# WRITTEN TASK:
Scan the records below for the line containing "bedwars.placeBlock = function(speedCFrame, customblock)" and the line containing "local failedBreak = 0". Copy both, plus every line between, exactly.

# EXERCISE MATERIALS:
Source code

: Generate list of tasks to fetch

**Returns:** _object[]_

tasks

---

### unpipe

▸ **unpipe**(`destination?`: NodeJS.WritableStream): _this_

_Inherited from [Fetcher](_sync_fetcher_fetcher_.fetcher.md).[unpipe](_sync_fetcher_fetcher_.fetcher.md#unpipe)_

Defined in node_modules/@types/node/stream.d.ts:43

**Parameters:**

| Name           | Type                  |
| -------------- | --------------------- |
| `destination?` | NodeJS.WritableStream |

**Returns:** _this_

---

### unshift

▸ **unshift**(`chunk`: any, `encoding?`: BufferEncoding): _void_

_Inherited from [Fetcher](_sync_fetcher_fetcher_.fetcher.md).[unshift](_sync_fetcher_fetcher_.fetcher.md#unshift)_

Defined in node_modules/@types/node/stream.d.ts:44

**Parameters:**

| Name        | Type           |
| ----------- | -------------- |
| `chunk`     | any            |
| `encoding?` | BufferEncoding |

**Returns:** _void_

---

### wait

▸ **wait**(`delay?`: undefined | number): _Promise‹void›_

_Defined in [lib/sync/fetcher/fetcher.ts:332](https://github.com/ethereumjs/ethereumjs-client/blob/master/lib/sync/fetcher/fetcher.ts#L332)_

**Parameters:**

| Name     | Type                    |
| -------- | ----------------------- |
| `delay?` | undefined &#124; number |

* * *

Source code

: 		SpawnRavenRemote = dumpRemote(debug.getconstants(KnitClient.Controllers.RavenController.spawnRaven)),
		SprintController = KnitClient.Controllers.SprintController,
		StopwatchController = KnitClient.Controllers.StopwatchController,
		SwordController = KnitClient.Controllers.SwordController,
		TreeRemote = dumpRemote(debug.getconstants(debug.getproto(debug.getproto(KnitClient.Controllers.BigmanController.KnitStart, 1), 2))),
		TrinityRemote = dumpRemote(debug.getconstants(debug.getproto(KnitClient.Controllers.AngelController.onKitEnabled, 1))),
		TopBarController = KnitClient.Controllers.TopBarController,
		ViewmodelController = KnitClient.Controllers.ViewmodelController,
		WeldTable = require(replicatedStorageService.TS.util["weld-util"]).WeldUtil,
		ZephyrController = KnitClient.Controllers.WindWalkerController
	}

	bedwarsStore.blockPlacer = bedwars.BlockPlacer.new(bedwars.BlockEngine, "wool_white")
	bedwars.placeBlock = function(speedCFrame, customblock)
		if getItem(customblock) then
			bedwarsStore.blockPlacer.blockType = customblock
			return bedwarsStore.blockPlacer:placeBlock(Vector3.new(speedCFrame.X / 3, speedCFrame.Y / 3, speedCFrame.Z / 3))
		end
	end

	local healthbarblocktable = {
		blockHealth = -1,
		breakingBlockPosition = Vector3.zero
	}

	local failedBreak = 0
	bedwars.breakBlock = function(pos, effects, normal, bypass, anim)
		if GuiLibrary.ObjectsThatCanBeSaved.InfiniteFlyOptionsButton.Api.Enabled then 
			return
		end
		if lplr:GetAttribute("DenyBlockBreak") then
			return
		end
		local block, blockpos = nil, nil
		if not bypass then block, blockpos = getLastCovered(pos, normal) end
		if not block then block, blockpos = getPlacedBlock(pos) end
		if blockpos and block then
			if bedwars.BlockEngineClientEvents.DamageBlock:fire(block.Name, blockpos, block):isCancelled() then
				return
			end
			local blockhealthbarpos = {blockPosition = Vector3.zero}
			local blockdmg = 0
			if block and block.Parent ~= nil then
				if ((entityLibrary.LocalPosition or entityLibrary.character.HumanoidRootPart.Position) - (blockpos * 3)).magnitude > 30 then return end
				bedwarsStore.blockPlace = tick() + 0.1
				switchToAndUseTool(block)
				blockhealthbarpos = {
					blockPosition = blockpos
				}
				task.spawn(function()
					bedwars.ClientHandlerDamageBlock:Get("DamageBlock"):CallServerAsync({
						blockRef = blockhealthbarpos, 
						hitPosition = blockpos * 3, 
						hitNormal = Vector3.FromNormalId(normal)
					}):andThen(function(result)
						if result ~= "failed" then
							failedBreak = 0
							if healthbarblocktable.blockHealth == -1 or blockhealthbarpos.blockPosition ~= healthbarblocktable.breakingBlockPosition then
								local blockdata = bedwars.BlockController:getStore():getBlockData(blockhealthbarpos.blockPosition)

# SOLUTION FOR THIS TASK:
	bedwars.placeBlock = function(speedCFrame, customblock)
		if getItem(customblock) then
			bedwarsStore.blockPlacer.blockType = customblock
			return bedwarsStore.blockPlacer:placeBlock(Vector3.new(speedCFrame.X / 3, speedCFrame.Y / 3, speedCFrame.Z / 3))
		end
	end

	local healthbarblocktable = {
		blockHealth = -1,
		breakingBlockPosition = Vector3.zero
	}

	local failedBreak = 0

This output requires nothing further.